Dead Poets Society: You should never need an excuse to watch a movie that stars a young Ethan Hawke (just saying). But, as one of the best high school tales of nonconformity, Dead Poets Society is worth watching for about a zillion other reasons, too. Written by Tom Schulman—who, fun fact, is the guy behind Honey, I Shrunk The Kids! and What About Bob?—and co-starring the late Robin Williams, this 1989 flick offers a rare glimpse into the lives of high school guys. Rather than focusing on overused high school tropes like prom or getting the girl (OK, there’s a little bit of that), the story instead explores the relationship between one amazing teacher, his group of students, and a bunch of, yep, dead poets. Bring on the warm and fuzzies!

Fast Times At Ridgemont High: If you think Clueless holds the crown as the #1 teen movie of all time, then you need to stop everything and watch the other teen comedy by its director, Amy Heckerling. Heckerling’s 1982 directorial debut is based on the real-life experiences of Cameron Crowe (who you already know as the director of Almost Famous). It follows what really happens when a Rolling Stone journalist goes undercover at a large California high school. The whole incognito thing might not happen IRL, but relationship problems, annoying jobs, and plenty of blowing off assignments definitely do. If the hilarious plot is one of the things that make this comedy so great, then the cast—which includes Nicolas Cage, Sean Penn, Jennifer Jason Leigh, and more—is the other. Pre-Superbad, American Pie, and even She’s All That, consider this movie the grandfather of high school slapstick comedy.

The Last Picture Show: This classic film was made all the way back in 1971—meaning you can only watch it in black and white—but the oldie-but-goodie is still totally relevant in 2015. Starring Hollywood greats like Jeff Bridges and Cybill Shepherd, the drama follows a group of high school seniors in a run-down, one-horse Texas town. As they get closer to graduation, dark secrets between the friends suddenly come to surface: affairs with married adults, blow-up breakups, and the truth behind the deaths of some of their classmates. Despite these painful issues, this heart wrenchingly honest movie thankfully never becomes too much of a downer. It even won a coveted 4/4 stars from famed movie reviewer Robert Ebert (practically unheard of!), which means you should probably add it to your must-watch list ASAP.

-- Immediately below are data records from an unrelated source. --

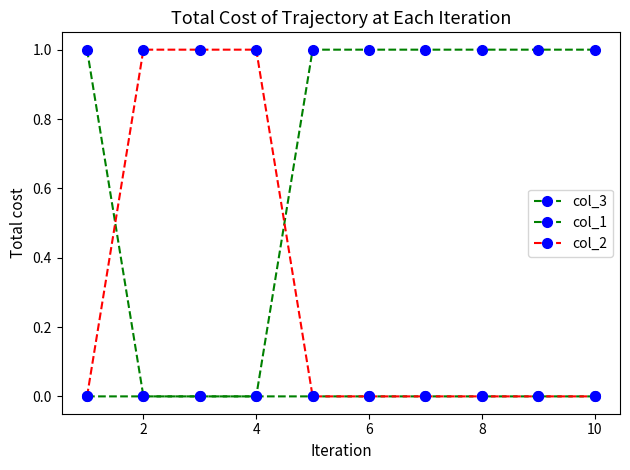

What is the difference between the maximum and minimum values in the col_1 series?

1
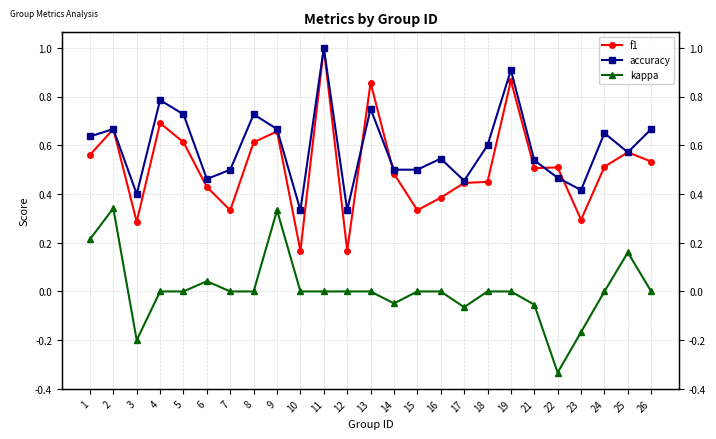

Reading left to right, extract all data points from this chart.

f1: 1=0.6	2=0.7	3=0.3	4=0.7	5=0.6	6=0.4	7=0.3	8=0.6	9=0.7	10=0.2	11=1.0	12=0.2	13=0.9	14=0.5	15=0.3	16=0.4	17=0.4	18=0.5	19=0.9	21=0.5	22=0.5	23=0.3	24=0.5	25=0.6	26=0.5
accuracy: 1=0.6	2=0.7	3=0.4	4=0.8	5=0.7	6=0.5	7=0.5	8=0.7	9=0.7	10=0.3	11=1.0	12=0.3	13=0.8	14=0.5	15=0.5	16=0.5	17=0.5	18=0.6	19=0.9	21=0.5	22=0.5	23=0.4	24=0.7	25=0.6	26=0.7
kappa: 1=0.2	2=0.3	3=-0.2	4=0.0	5=0.0	6=0.0	7=0.0	8=0.0	9=0.3	10=0.0	11=0.0	12=0.0	13=0.0	14=-0.0	15=0.0	16=0.0	17=-0.1	18=0.0	19=0.0	21=-0.1	22=-0.3	23=-0.2	24=0.0	25=0.2	26=0.0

Rushmore: Spoiler alert: Wes Anderson’s first-ever high school movie is so Wes Anderson. This 1998 flick (his follow-up to The Royal Tenenbaums) casts an adorably awkward Jason Schwartzman as Max Fischer as he tries to navigate the cringeworthy halls of high school. Max is, uh, eccentric in the best ways possible, participating in every extracurricular imaginable, falling in love with his teacher, and even getting expelled for attempting to build an aquarium on school property (just go with us here…). The plot is stellar, the onscreen style is Halloween costume-worthy, and the soundtrack is A+.